* [Short problem 1]:
In the text on propaganda, whom does the newer salesmanship name as influencing the eating habits of the world?

* [Text segment]:
====

The newer salesmanship, understanding the group structure of society and principles of mass psychology, would first ask: “Who is it that influences the eating habits of the world?”
The answer, obviously, is: “The physicians.”
The new salesman will then suggest to physicians to say publicly that it is wholesome to eat bacon.
4. Politicians Use Propaganda to Sway Gullible Masses
The masses don’t have any great wisdom.
They follow their leaders and those who are better placed at influencing and persuading them.
Writes Bernays:
Given our present political conditions under which every office seeker must cater to the vote of the masses, the only means by which the born leader can lead is the expert use of propaganda.
Also, read:
Manipulation: Techniques, Strategies, & Ethics
5. … And Big Business Started Doing The Same
Edward Bernays says that businesses have been more and more employing propaganda tactics.
And big businessmen are more and more performing on the public stage not out of genuine beliefs, but to drive sales.
He says (edited for brevity):
The successful businessman today apes the politician.
He has adopted the glitter and the ballyhoo of the campaign with sideshow, annual dinners that are a compendium of speeches, flags, stateliness, and pseudo-democracy slightly tinged with paternalism.
Also see:
6. Corporations Manipulate Public & Employees
Propaganda might as well be the very first great career advice text.
Edward Bernays was way ahead in his understanding of the Machiavellian games that HR and bosses play:
On occasion he doles out honors to employees, much as the republic of classic times rewarded its worthy citizens.
But these are merely the sideshows, the drums, of big business, by which it builds up an image of public service, and of honorary service. (..) Business stimulates loyal enthusiasms on the part of directors, the workers, the stockholders and the consumer public.
It is one of the methods by which big business performs its function of making and selling products to the public.
(But) The real work and campaign of business consists of intensive study of the public, the manufacture of products based on this study, and exhaustive use of every means of reaching the public.
Yep, couldn’t agree more.

====

* [Data provided]:
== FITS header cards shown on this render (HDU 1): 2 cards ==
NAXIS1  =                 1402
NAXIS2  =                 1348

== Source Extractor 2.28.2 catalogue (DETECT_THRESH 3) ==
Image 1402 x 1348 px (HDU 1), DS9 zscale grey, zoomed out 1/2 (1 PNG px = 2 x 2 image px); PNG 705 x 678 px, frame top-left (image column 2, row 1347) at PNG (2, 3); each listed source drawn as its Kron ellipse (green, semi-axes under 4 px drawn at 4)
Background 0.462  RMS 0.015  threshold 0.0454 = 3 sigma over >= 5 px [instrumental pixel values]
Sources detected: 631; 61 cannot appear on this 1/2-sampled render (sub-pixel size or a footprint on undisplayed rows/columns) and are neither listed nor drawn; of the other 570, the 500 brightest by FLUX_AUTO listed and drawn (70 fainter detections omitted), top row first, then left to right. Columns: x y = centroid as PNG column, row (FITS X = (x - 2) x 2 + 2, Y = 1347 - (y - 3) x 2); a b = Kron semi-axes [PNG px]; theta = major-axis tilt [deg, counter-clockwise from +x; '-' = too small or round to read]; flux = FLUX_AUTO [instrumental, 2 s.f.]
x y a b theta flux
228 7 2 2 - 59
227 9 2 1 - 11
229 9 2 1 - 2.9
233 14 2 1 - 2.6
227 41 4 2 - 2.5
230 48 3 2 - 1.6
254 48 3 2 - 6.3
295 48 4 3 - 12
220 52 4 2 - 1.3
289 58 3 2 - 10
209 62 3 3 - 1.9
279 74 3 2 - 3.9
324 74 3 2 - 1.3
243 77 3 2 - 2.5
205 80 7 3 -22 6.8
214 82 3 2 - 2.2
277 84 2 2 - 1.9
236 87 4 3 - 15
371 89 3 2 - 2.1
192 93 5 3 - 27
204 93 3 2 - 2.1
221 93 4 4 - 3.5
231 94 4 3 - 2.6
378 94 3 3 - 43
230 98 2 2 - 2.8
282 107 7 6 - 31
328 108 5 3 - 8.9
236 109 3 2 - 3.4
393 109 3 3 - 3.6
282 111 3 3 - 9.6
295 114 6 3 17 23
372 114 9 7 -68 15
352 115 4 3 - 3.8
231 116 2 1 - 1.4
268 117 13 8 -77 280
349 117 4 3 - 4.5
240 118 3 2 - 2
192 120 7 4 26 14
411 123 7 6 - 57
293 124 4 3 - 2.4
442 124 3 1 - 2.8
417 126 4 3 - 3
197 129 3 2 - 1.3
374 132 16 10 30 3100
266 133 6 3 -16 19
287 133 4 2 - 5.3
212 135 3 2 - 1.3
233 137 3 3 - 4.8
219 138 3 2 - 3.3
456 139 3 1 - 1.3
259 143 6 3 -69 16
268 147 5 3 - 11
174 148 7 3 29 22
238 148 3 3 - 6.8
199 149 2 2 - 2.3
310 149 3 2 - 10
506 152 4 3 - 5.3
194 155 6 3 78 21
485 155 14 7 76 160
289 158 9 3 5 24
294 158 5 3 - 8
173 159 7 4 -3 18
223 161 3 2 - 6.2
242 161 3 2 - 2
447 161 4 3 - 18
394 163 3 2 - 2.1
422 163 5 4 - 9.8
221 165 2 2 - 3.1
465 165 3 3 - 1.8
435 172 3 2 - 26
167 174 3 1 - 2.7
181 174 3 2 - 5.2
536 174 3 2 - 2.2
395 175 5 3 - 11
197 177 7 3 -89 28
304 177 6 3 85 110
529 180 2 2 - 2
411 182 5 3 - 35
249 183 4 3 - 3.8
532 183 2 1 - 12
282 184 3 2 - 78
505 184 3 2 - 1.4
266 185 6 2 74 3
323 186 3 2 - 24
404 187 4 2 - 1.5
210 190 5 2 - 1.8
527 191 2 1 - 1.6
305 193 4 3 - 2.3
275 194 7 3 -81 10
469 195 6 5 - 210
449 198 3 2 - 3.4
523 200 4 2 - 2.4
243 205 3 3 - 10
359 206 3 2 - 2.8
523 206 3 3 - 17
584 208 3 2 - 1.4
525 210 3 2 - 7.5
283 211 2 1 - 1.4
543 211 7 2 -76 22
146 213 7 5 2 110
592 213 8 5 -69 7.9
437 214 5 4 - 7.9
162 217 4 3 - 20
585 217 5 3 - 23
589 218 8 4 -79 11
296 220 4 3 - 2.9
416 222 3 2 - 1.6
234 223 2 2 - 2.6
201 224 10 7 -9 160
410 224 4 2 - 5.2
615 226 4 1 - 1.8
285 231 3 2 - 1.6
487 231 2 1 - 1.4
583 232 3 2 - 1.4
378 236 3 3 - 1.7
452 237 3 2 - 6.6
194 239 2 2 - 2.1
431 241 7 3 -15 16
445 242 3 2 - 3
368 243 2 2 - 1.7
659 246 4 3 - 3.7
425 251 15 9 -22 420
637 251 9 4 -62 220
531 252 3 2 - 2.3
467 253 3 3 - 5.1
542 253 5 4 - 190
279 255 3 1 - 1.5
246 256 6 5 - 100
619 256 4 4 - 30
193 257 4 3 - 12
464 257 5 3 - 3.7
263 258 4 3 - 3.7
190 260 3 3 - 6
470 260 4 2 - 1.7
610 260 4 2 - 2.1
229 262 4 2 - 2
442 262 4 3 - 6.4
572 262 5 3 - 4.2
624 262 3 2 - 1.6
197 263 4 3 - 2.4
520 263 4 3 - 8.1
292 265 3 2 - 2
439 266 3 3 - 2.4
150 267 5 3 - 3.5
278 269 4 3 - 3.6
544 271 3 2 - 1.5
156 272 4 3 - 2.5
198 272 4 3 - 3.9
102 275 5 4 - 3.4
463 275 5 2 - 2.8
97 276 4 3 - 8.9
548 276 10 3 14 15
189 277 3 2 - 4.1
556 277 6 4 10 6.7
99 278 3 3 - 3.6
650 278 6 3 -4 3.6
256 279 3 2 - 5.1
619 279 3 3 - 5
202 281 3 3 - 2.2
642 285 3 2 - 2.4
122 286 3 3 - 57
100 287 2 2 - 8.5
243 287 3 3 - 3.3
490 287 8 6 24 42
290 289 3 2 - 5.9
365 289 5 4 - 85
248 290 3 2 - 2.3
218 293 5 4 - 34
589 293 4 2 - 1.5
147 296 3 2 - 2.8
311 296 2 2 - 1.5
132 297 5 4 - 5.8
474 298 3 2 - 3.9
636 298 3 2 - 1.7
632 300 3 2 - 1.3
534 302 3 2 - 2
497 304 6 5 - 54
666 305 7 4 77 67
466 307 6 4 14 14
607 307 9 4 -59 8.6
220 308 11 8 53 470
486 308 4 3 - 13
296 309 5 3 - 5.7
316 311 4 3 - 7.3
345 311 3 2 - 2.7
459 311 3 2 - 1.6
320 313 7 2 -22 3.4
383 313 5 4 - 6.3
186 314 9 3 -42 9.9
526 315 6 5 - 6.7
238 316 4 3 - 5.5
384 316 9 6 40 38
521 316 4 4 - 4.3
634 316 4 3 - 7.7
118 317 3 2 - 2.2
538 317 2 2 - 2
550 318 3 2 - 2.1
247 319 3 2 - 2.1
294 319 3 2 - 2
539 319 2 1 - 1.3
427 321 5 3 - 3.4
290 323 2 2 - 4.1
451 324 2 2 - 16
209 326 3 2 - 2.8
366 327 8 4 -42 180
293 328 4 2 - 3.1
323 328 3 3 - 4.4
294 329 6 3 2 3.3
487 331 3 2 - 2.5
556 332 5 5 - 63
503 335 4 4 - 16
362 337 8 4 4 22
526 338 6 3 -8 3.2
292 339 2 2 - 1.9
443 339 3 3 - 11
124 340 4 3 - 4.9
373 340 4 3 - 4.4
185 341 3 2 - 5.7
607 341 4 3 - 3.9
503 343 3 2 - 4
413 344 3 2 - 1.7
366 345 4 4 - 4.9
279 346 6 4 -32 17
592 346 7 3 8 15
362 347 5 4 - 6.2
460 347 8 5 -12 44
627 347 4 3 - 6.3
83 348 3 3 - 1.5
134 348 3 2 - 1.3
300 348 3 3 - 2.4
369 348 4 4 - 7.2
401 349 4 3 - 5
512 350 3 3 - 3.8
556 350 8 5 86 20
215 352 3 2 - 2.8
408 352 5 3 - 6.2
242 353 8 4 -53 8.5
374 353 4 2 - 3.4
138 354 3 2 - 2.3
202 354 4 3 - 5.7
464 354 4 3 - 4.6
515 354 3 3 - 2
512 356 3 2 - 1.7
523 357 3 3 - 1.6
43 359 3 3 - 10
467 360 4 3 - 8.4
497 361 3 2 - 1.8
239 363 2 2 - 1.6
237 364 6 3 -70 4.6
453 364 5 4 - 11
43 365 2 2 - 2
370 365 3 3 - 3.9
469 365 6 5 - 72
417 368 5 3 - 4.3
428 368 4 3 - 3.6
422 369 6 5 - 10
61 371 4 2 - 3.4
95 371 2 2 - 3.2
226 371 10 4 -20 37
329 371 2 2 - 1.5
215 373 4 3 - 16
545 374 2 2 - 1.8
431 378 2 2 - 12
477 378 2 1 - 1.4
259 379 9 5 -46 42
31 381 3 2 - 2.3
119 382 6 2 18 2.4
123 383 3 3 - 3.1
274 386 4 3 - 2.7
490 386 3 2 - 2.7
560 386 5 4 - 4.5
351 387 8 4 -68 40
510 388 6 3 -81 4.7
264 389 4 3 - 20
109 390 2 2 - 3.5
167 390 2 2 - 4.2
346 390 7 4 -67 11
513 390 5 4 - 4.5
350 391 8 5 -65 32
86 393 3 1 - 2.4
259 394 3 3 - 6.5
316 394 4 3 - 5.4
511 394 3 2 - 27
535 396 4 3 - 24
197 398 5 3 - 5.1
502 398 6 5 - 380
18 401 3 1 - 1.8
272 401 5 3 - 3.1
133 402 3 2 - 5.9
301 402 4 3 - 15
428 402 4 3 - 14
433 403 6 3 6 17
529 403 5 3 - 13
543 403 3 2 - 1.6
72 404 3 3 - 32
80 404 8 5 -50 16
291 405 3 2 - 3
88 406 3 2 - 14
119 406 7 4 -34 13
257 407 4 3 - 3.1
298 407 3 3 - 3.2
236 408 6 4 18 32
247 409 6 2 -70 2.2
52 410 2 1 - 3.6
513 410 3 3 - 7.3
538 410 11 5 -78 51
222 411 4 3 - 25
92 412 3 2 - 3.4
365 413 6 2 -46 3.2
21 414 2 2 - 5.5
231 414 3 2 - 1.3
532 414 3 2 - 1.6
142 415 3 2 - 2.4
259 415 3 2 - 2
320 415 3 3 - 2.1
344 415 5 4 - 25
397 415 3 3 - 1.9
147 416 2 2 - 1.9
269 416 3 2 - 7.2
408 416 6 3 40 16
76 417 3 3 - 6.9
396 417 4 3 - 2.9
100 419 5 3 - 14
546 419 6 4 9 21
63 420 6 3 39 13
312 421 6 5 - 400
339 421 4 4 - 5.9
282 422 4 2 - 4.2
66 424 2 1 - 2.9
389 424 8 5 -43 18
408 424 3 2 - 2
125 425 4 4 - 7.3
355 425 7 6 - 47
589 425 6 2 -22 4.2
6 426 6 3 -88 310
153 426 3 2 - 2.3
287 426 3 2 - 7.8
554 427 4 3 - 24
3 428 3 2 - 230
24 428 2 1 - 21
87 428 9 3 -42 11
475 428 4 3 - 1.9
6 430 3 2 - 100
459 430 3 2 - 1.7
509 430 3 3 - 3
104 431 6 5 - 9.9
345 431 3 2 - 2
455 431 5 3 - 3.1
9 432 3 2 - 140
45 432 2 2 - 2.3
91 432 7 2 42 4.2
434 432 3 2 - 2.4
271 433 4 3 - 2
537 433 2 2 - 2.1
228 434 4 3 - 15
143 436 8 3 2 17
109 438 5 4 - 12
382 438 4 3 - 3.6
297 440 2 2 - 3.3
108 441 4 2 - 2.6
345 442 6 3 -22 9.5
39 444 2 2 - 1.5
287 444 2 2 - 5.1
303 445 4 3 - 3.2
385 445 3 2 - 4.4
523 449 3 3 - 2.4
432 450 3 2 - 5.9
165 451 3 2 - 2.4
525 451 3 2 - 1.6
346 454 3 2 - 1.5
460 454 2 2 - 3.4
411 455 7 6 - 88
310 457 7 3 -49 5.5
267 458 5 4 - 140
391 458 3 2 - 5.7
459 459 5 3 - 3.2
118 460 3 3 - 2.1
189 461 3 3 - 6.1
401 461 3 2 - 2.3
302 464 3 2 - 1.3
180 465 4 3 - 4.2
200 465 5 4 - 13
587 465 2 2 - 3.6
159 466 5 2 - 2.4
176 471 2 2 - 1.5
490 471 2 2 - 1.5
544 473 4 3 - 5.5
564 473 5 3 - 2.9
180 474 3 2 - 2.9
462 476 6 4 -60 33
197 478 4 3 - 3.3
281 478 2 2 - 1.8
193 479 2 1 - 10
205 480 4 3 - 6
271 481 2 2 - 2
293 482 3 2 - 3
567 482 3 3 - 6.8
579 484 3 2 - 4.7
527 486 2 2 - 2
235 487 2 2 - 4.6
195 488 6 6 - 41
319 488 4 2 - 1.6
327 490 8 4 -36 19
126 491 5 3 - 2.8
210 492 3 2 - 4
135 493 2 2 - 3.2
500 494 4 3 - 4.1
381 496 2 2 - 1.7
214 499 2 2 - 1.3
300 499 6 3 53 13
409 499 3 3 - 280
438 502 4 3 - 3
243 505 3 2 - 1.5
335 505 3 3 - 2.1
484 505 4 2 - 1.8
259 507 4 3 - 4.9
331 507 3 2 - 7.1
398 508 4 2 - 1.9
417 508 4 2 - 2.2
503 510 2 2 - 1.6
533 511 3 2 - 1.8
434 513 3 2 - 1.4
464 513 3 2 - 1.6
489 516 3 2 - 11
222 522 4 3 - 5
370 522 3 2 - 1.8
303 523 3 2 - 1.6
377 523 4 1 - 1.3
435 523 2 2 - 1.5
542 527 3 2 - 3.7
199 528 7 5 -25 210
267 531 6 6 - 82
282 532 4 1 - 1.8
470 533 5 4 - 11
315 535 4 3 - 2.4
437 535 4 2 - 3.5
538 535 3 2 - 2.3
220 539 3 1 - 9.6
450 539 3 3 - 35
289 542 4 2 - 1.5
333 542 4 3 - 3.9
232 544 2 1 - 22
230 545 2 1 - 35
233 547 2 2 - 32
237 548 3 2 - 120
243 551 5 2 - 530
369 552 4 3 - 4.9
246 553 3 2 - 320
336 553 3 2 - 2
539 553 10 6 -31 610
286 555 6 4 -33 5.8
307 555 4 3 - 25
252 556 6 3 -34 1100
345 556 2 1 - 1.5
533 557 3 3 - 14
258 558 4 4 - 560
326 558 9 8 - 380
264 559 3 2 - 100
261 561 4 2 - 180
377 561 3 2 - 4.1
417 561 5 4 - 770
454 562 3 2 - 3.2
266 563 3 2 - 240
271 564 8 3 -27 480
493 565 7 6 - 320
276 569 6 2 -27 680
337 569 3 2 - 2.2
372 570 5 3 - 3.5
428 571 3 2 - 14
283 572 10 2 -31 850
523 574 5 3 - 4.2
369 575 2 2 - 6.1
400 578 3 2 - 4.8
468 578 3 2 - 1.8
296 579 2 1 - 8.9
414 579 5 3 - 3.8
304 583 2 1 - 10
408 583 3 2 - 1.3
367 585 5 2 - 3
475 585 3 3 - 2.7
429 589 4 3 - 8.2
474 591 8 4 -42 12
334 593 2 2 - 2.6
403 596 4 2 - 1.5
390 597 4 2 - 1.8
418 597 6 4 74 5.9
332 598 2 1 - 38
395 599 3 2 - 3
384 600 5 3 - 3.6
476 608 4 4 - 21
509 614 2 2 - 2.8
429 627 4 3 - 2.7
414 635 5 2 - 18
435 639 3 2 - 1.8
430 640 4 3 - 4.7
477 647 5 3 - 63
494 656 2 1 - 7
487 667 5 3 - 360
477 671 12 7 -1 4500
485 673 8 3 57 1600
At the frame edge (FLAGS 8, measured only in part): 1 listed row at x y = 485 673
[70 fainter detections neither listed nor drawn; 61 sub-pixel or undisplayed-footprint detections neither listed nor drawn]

====

* [Short problem 2]:
Please reproduce the part of the rows that opens with the line containing "Source Extractor 2.28.2" and closes with the line containing "[instrumental pixel values]", swapping "Background" for "Sky level" and keeping everything else the same.

* [Written reply 1]:
The physicians.

* [Written reply 2]:
== Source Extractor 2.28.2 catalogue (DETECT_THRESH 3) ==
Image 1402 x 1348 px (HDU 1), DS9 zscale grey, zoomed out 1/2 (1 PNG px = 2 x 2 image px); PNG 705 x 678 px, frame top-left (image column 2, row 1347) at PNG (2, 3); each listed source drawn as its Kron ellipse (green, semi-axes under 4 px drawn at 4)
Sky level 0.462  RMS 0.015  threshold 0.0454 = 3 sigma over >= 5 px [instrumental pixel values]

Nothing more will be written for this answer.